For the last few years, Priority Spokane's goal has been to house homeless youth in Spokane County. It launched a pilot program of having community workers in schools dedicated to stabilizing homeless families. Ryan Oelrich, executive director of Priority Spokane, says that after three years those workers in select schools have been able to stabilize nearly 80 percent of formerly homeless students in those schools. The plan is now to expand that program, he says.
But now, Priority Spokane's next focus is on reducing the impact of family trauma and violence in the community. Priority Spokane selects a new priority every three to five years following a community assessment, which identified family trauma as a major issue. Members of the Priority Spokane steering community, which includes 19 people representing various agencies and community leaders, voted that reducing family trauma and violence should indeed be the next priority.
"We have a growing mountain of evidence that adverse childhood experiences (ACES) cause a number of physical, mental, emotional and other problems later in life," Oelrich says in a statement, adding that Spokane has higher-than-state-average rates of child abuse, domestic violence and youth suicide. "This is not what we want for our children or what we want our community to be known for."
The first step is a community mapping process that will be conducted in partnership with the Spokane Regional Health District to identify where additional resources are necessary.

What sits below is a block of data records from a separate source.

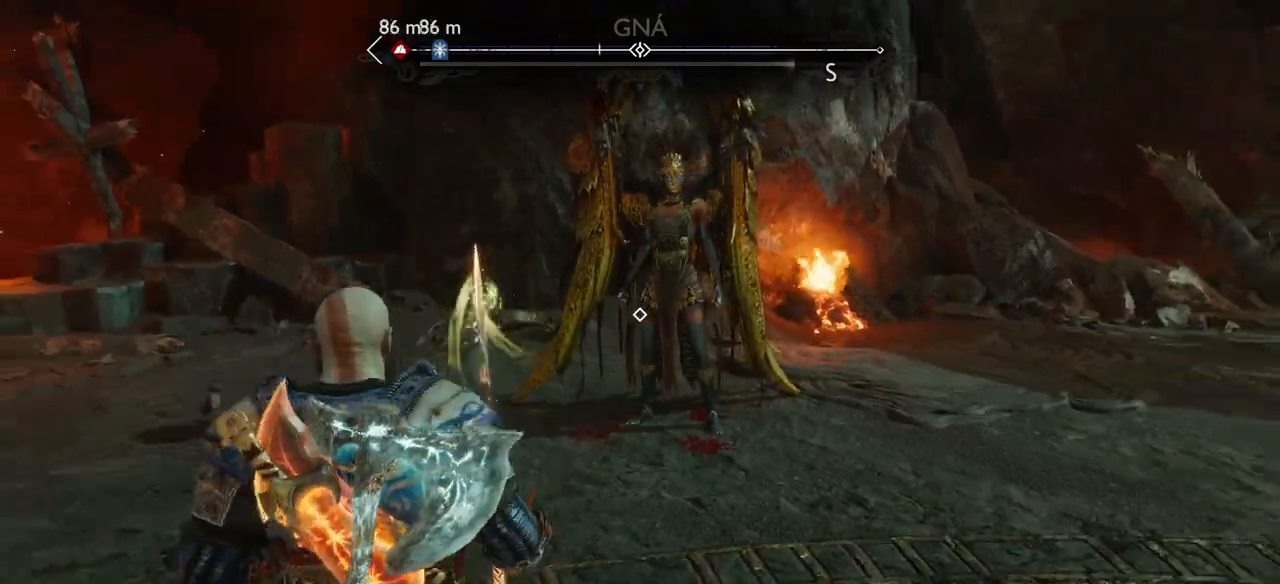
{"buttons": [], "left_stick": "down", "right_stick": "center", "events": []}
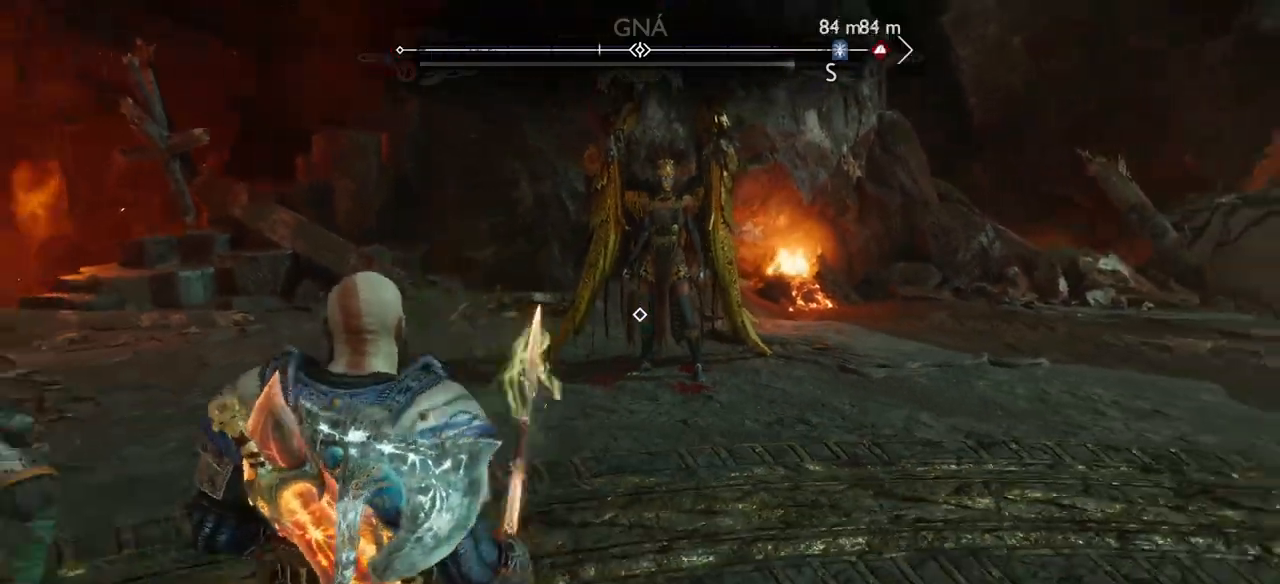
{"buttons": [], "left_stick": "down", "right_stick": "center", "events": []}
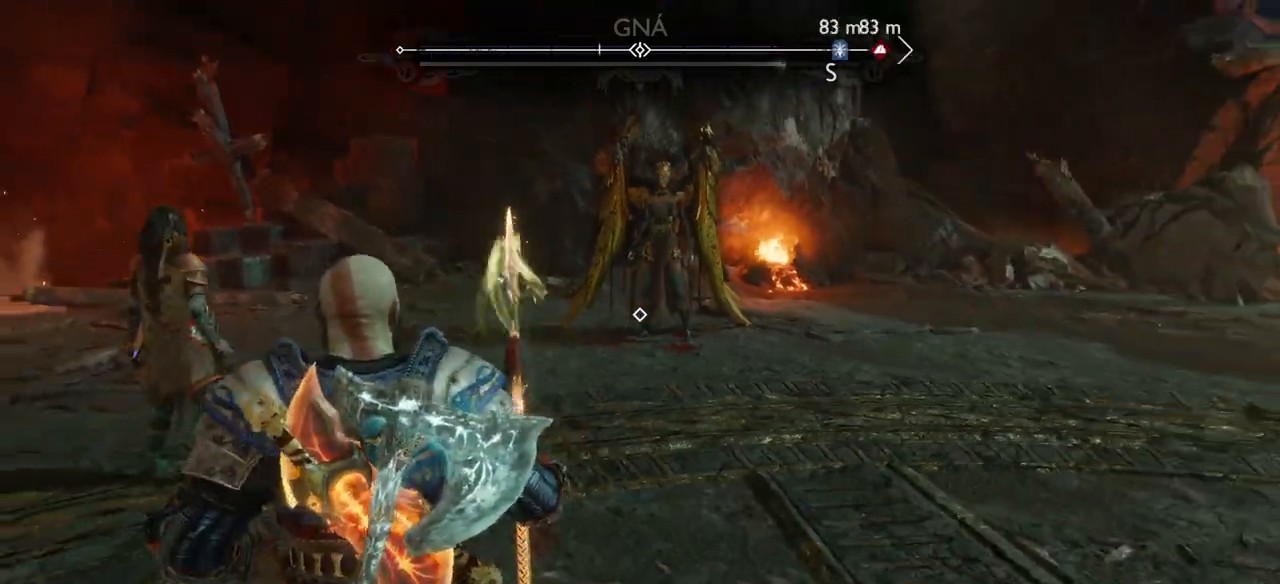
{"buttons": [], "left_stick": "down", "right_stick": "center", "events": []}
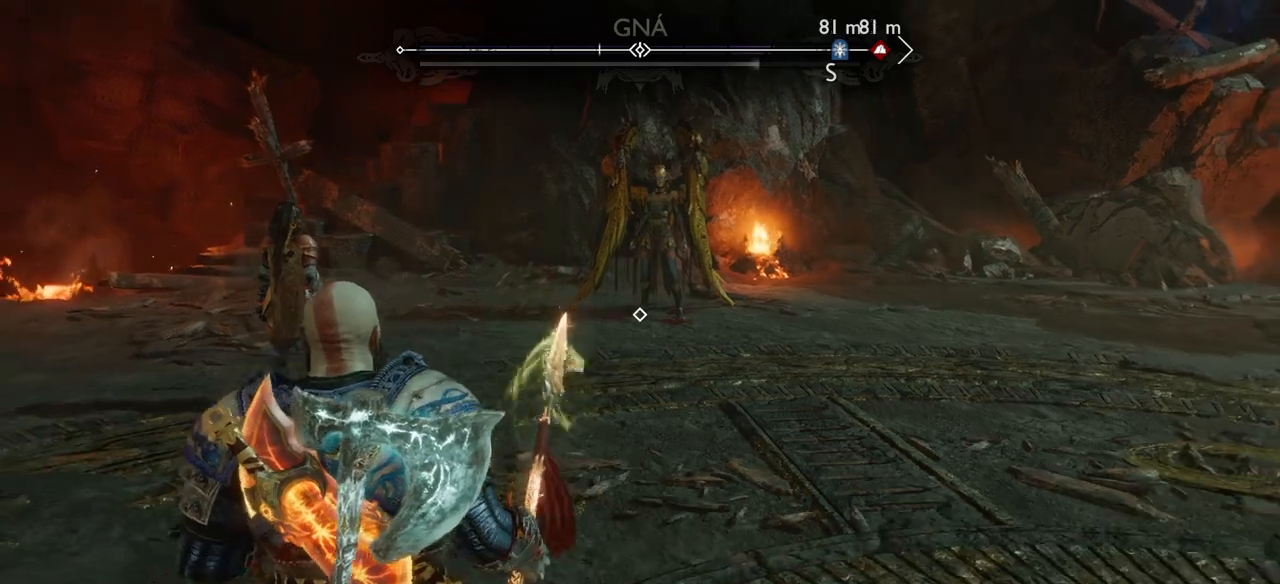
{"buttons": [], "left_stick": "center", "right_stick": "center", "events": [[100, "left_stick", "center"]]}
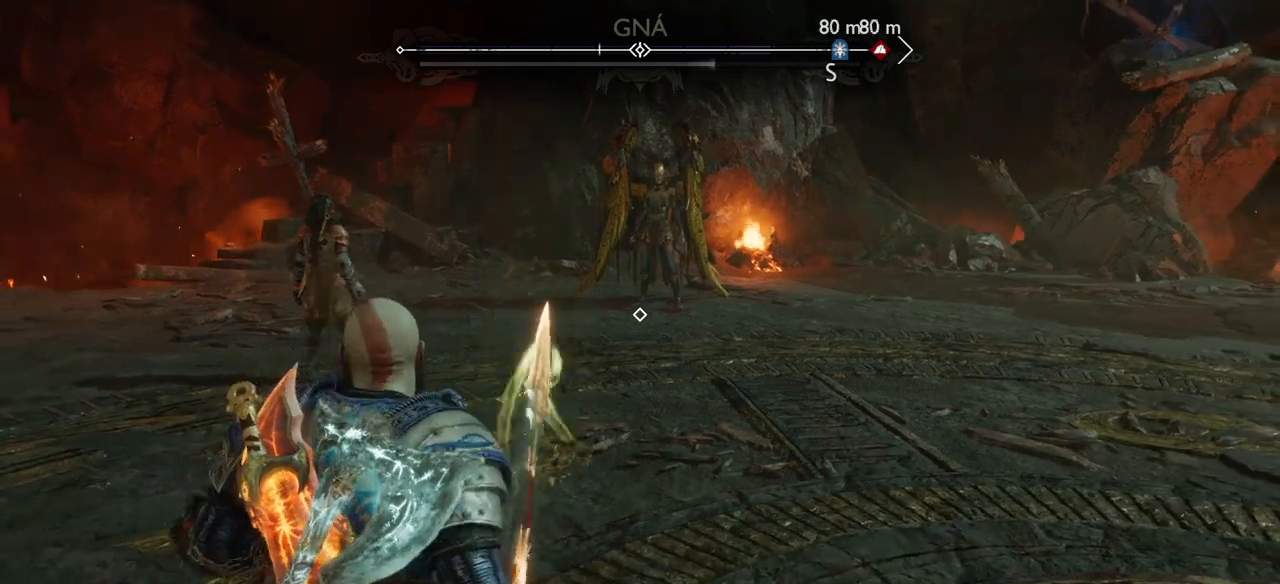
{"buttons": [], "left_stick": "up", "right_stick": "center", "events": [[233, "left_stick", "down"], [334, "left_stick", "up"]]}
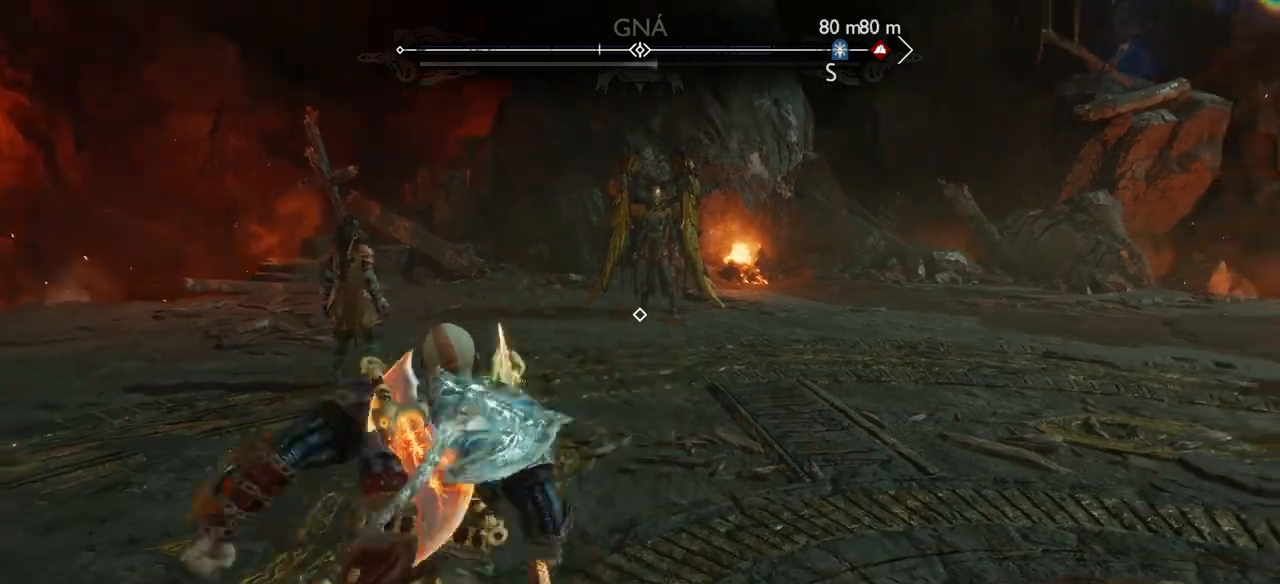
{"buttons": [], "left_stick": "center", "right_stick": "center", "events": [[334, "left_stick", "center"]]}
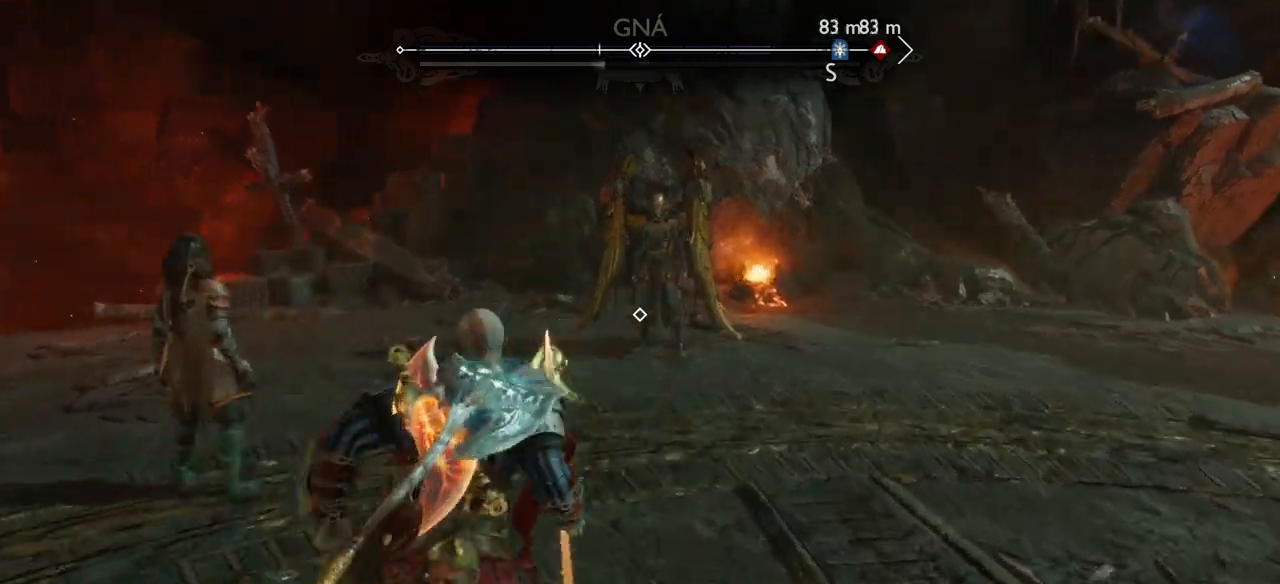
{"buttons": [], "left_stick": "center", "right_stick": "center", "events": []}
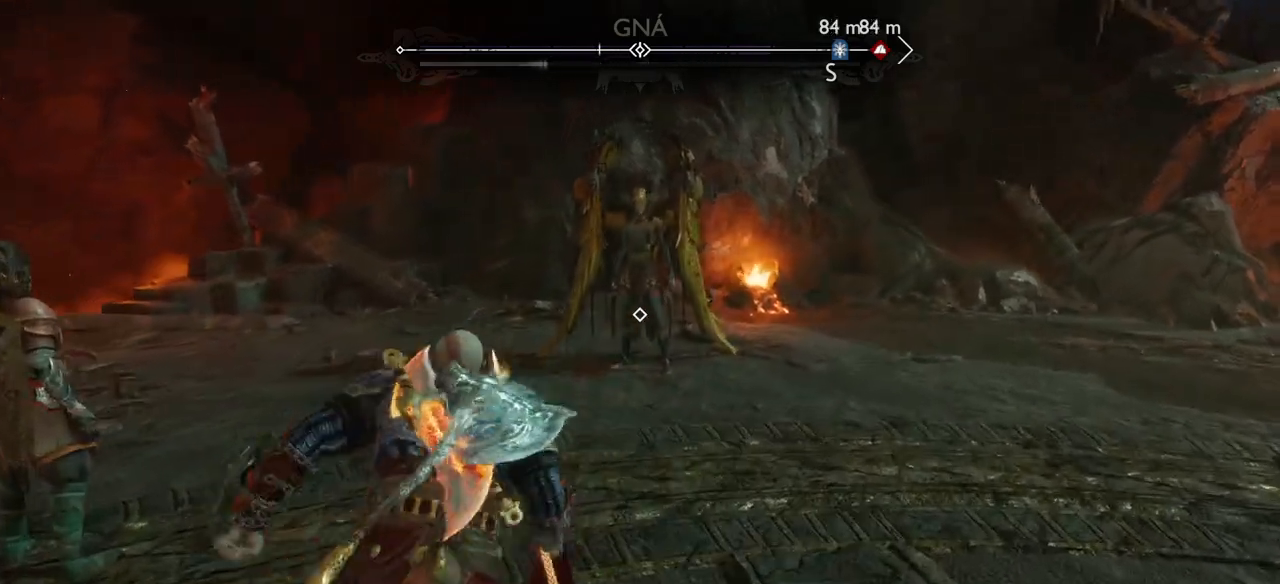
{"buttons": [], "left_stick": "center", "right_stick": "center", "events": [[267, "left_stick", "up"], [467, "left_stick", "center"]]}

There were two other issues high on the list of priorities that were considered for the next focus for Priority Spokane. Those were increasing access and services for people with substance abuse and mental health issues, and improving the availability of affordable housing. Ultimately, however, Priority Spokane decided that reducing family trauma could make an impact on those other two issues as well. Oelrich says two different affordable housing providers serving as members of Priority Spokane voted for reducing family trauma as the priority because they see so many women and children fleeing domestic violence situations and looking for housing.
Oelrich says family trauma is at the root of many community issues.
"If we can get in there sooner," Oelrich says, "we can do a world of good."